Prof. dr. ir. Marcel ter Brake




Faculty of Science & Technology

Carré 2047

P.O.Box 217

7500 AE Enschede

The Netherlands


+31 53 4894349




+31 53 4891099

Marcel ter Brake received his doctoral degree in 1986 at the University of Twente (UT). His PhD work was on a SQUID-based horizontal-access rock magnetometer. Following his PhD, he became member of the Low Temperature Division at UT. Focus of his work was the realization of a Biomagnetic Center equipped with a magnetically shielded room and home-made multichannel SQUID-based neuromagnetometers. These magnetometers were all liquid-helium cooled. The advent of high-temperature superconductivity in 1986 allowed the use of small cryocoolers that were available on the market mostly for military applications. The interfacing of these coolers to ultra-sensitive devices such as SQUIDs became an important field of Ter Brake’s research. In this work, he started a project on microcooling in 1995. In this ongoing research, MEMS technologies are applied to realize cryocooler components. In the last decade, in addition to microcooling also research was performed on sorption-based compressors combined with Joule-Thomson coolers.
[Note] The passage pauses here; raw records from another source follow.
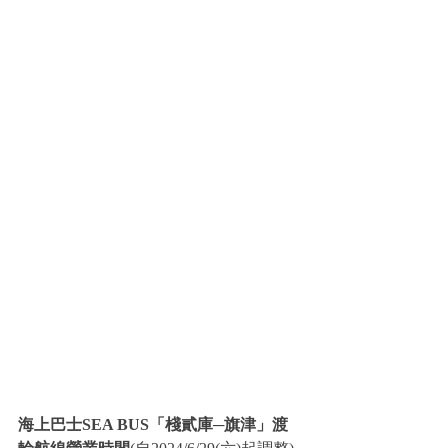
海上巴士SEA BUS「棧貳庫─旗津」渡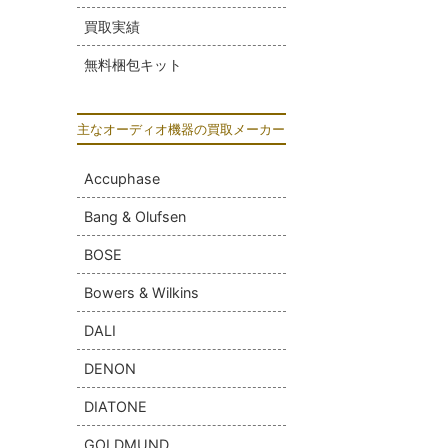
買取実績
無料梱包キット
主なオーディオ機器の買取メーカー
Accuphase
Bang & Olufsen
BOSE
Bowers & Wilkins
DALI
DENON
DIATONE
GOLDMUND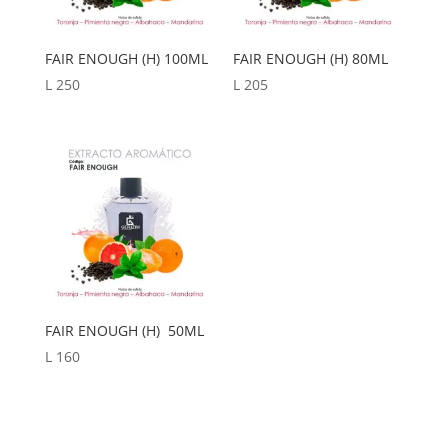
FAIR ENOUGH (H) 100ML
FAIR ENOUGH (H) 80ML
L
250
L
205
FAIR ENOUGH (H) 50ML
L
160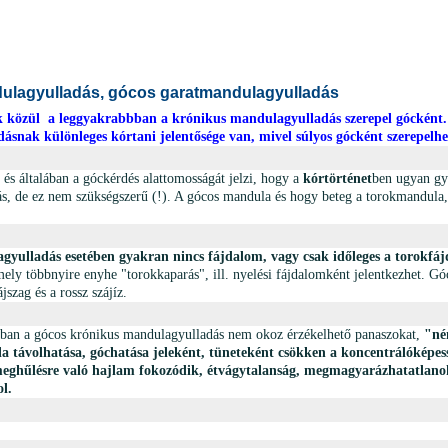
ulagyulladás, gócos garatmandulagyulladás
k közül a leggyakrabbban a krónikus mandulagyulladás szerepel gócként.
snak különleges kórtani jelentősége van, mivel súlyos gócként szerepelh
és általában a góckérdés alattomosságát jelzi, hogy a
kórtörténet
ben ugyan gya
s, de ez nem szükségszerű (!). A gócos mandula és hogy beteg a torokmandula,
yulladás esetében gyakran nincs fájdalom, vagy csak időleges a torokfá
ely többnyire enyhe "torokkaparás", ill. nyelési fájdalomként jelentkezhet. Gó
ájszag és a rossz szájíz.
ban a gócos krónikus mandulagyulladás nem okoz érzékelhető panaszokat,
"n
a távolhatása, góchatása jeleként, tüneteként csökken a koncentrálóképes
 meghűlésre való hajlam fokozódik, étvágytalanság, megmagyarázhatatlano
l.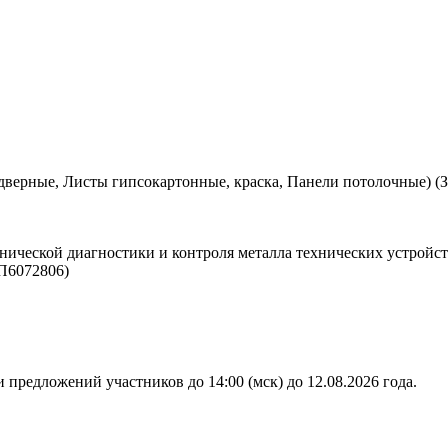
дверные, Листы гипсокартонные, краска, Панели потолочные) (
нической диагностики и контроля металла технических устройст
П6072806)
 предложений участников до 14:00 (мск) до 12.08.2026 года.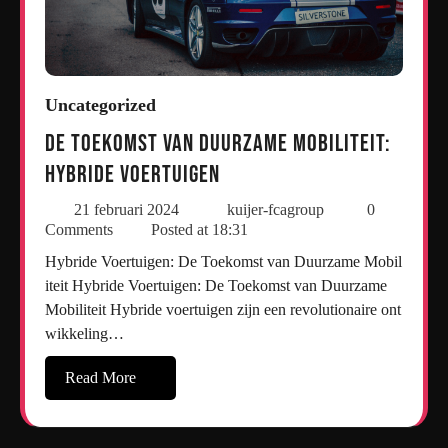
Uncategorized
De Toekomst van Duurzame Mobiliteit:
Hybride Voertuigen
21 februari 2024
kuijer-fcagroup
0
Comments
Posted at
18:31
Hybride Voertuigen: De Toekomst van Duurzame Mobil
iteit Hybride Voertuigen: De Toekomst van Duurzame
Mobiliteit Hybride voertuigen zijn een revolutionaire ont
wikkeling…
Read More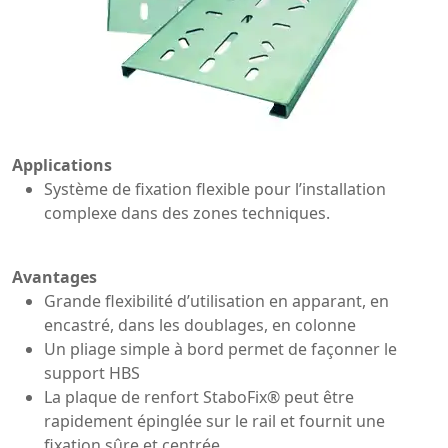
Applications
Système de fixation flexible pour l’installation
complexe dans des zones techniques.
Avantages
Grande flexibilité d’utilisation en apparant, en
encastré, dans les doublages, en colonne
Un pliage simple à bord permet de façonner le
support HBS
La plaque de renfort StaboFix® peut être
rapidement épinglée sur le rail et fournit une
fixation sûre et centrée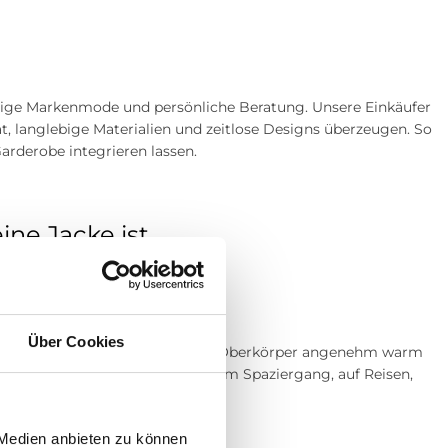
tige Markenmode und persönliche Beratung. Unsere Einkäufer
t, langlebige Materialien und zeitlose Designs überzeugen. So
Garderobe integrieren lassen.
ine Jacke ist
Über Cookies
ur klassischen Jacke. Während der Oberkörper angenehm warm
t Westen besonders beliebt beim Spaziergang, auf Reisen,
 Medien anbieten zu können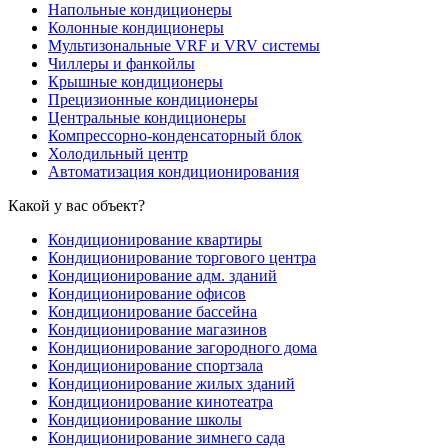
Напольные кондиционеры
Колонные кондиционеры
Мультизональные VRF и VRV системы
Чиллеры и фанкойлы
Крышные кондиционеры
Прецизионные кондиционеры
Центральные кондиционеры
Компрессорно-конденсаторный блок
Холодильный центр
Автоматизация кондиционирования
Какой у вас объект?
Кондиционирование квартиры
Кондиционирование торгового центра
Кондиционирование адм. зданий
Кондиционирование офисов
Кондиционирование бассейна
Кондиционирование магазинов
Кондиционирование загородного дома
Кондиционирование спортзала
Кондиционирование жилых зданий
Кондиционирование кинотеатра
Кондиционирование школы
Кондиционирование зимнего сада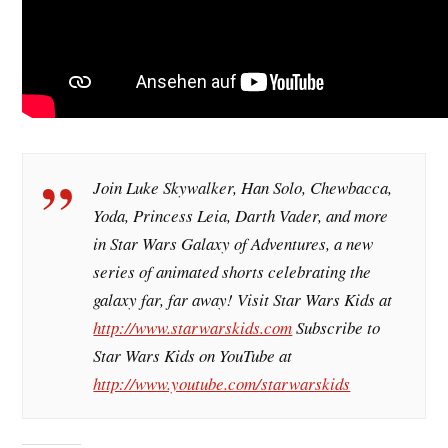
Join Luke Skywalker, Han Solo, Chewbacca,
Yoda, Princess Leia, Darth Vader, and more
in Star Wars Galaxy of Adventures, a new
series of animated shorts celebrating the
galaxy far, far away! Visit Star Wars Kids at
http://www.starwarskids.com
Subscribe to
Star Wars Kids on YouTube at
http://www.youtube.com/starwarskids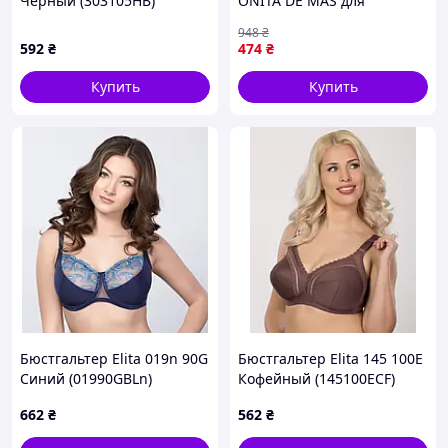
Черный (303105HB)
ONITA DE MAS для
ежедневного ношения с
948
₴
поддержкой и гладкой
592
₴
474
₴
тканью
Купить
Купить
Бюстгальтер Elita 019n 90G
Бюстгальтер Elita 145 100E
Синий (01990GBLn)
Кофейный (145100ECF)
662
₴
562
₴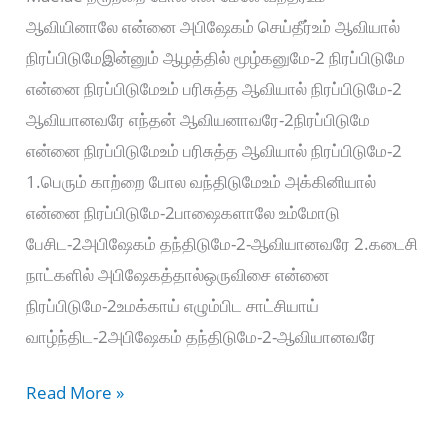
ஆவியினாலே என்னை அபிஷேகம் செய்தீர்உம் ஆவியால்
நிரப்பிடுமேஇன்னும் ஆழத்தில் மூழ்கனுமே-2 நிரப்பிடுமே
என்னை நிரப்பிடுமேஉம் பரிசுத்த ஆவியால் நிரப்பிடுமே-2
ஆவியானவரே எந்தன் ஆவியனாவரே-2நிரப்பிடுமே
என்னை நிரப்பிடுமேஉம் பரிசுத்த ஆவியால் நிரப்பிடுமே-2
1.பெரும் காற்றை போல வந்திடுமேஉம் அக்கினியால்
என்னை நிரப்பிடுமே-2பாஷைகளாலே உம்மோடு
பேசிட-2அபிஷேகம் தந்திடுமே-2-ஆவியானவரே 2.கடைசி
நாட்களில் அபிஷேகத்தால்ஒருவிசை என்னை
நிரப்பிடுமே-2உமக்காய் எழும்பிட சாட்சியாய்
வாழ்ந்திட-2அபிஷேகம் தந்திடுமே-2-ஆவியானவரே
நீரூற்றை
Read More »
போல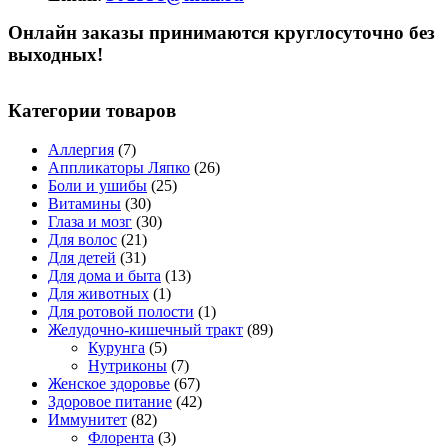
Онлайн заказы принимаются круглосуточно без
выходных!
Категории товаров
Аллергия
(7)
Аппликаторы Ляпко
(26)
Боли и ушибы
(25)
Витамины
(30)
Глаза и мозг
(30)
Для волос
(21)
Для детей
(31)
Для дома и быта
(13)
Для животных
(1)
Для ротовой полости
(1)
Желудочно-кишечный тракт
(89)
Курунга
(5)
Нутриконы
(7)
Женское здоровье
(67)
Здоровое питание
(42)
Иммунитет
(82)
Флорента
(3)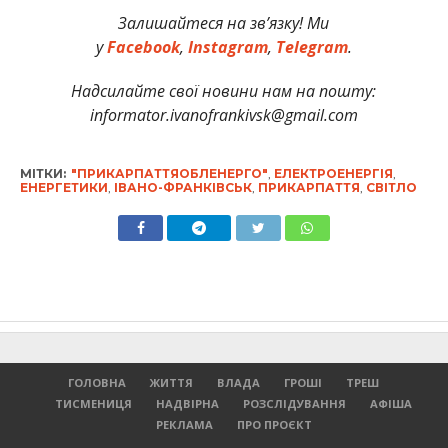
Залишайтеся на зв’язку! Ми
у
Facebook
,
Instagram
,
Telegram
.
Надсилайте свої новини нам на пошту:
informator.ivanofrankivsk@gmail.com
МІТКИ:
"ПРИКАРПАТТЯОБЛЕНЕРГО"
,
ЕЛЕКТРОЕНЕРГІЯ
,
ЕНЕРГЕТИКИ
,
ІВАНО-ФРАНКІВСЬК
,
ПРИКАРПАТТЯ
,
СВІТЛО
ГОЛОВНА
ЖИТТЯ
ВЛАДА
ГРОШІ
ТРЕШ
ТИСМЕНИЦЯ
НАДВІРНА
РОЗСЛІДУВАННЯ
АФІША
РЕКЛАМА
ПРО ПРОЄКТ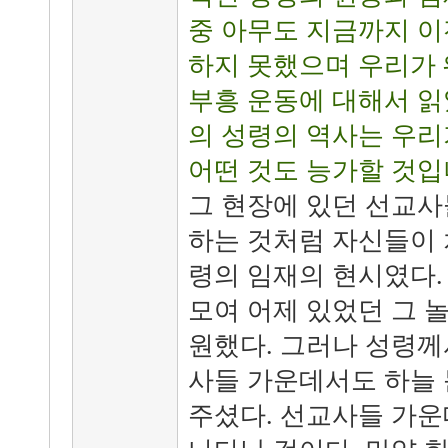
중 아무도 지금까지 이
하지 못했으며 우리가 
부흥 운동에 대해서 읽
의 성령의 역사는 우리
어떤 것도 능가할 것입
그 현장에 있던 선교
하는 것처럼 자신들이 
령의 임재의 현시였다.
모여 어제 있었던 그 
원했다. 그러나 성령께
사들 가운데서도 하늘 
주셨다. 선교사들 가운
These sorption coolers are essentially vibration free and are of interest specifically for space missions but can also be beneficial in terrestrial applications.

Marcel ter Brake was appointed Associate Professor at UT in 2000, and Full Professor and chair holder of Energy, Materials and Systems at UT per January 1st 2010. Next to cryogenic technologies, this research chair investigates the use of superconductivity in large-current applications, focusing on systems to be applied in future energy chains.

Marcel ter Brake had a 10% Professor appointment at the Technological University of Eindhoven (TUE) from September 2004 to September 2010. He is chairman of the International Cryogenic Engineering Committee and is board member of the International Cryocooler Conference. He has published about 130 papers, 72 of which in refereed journals.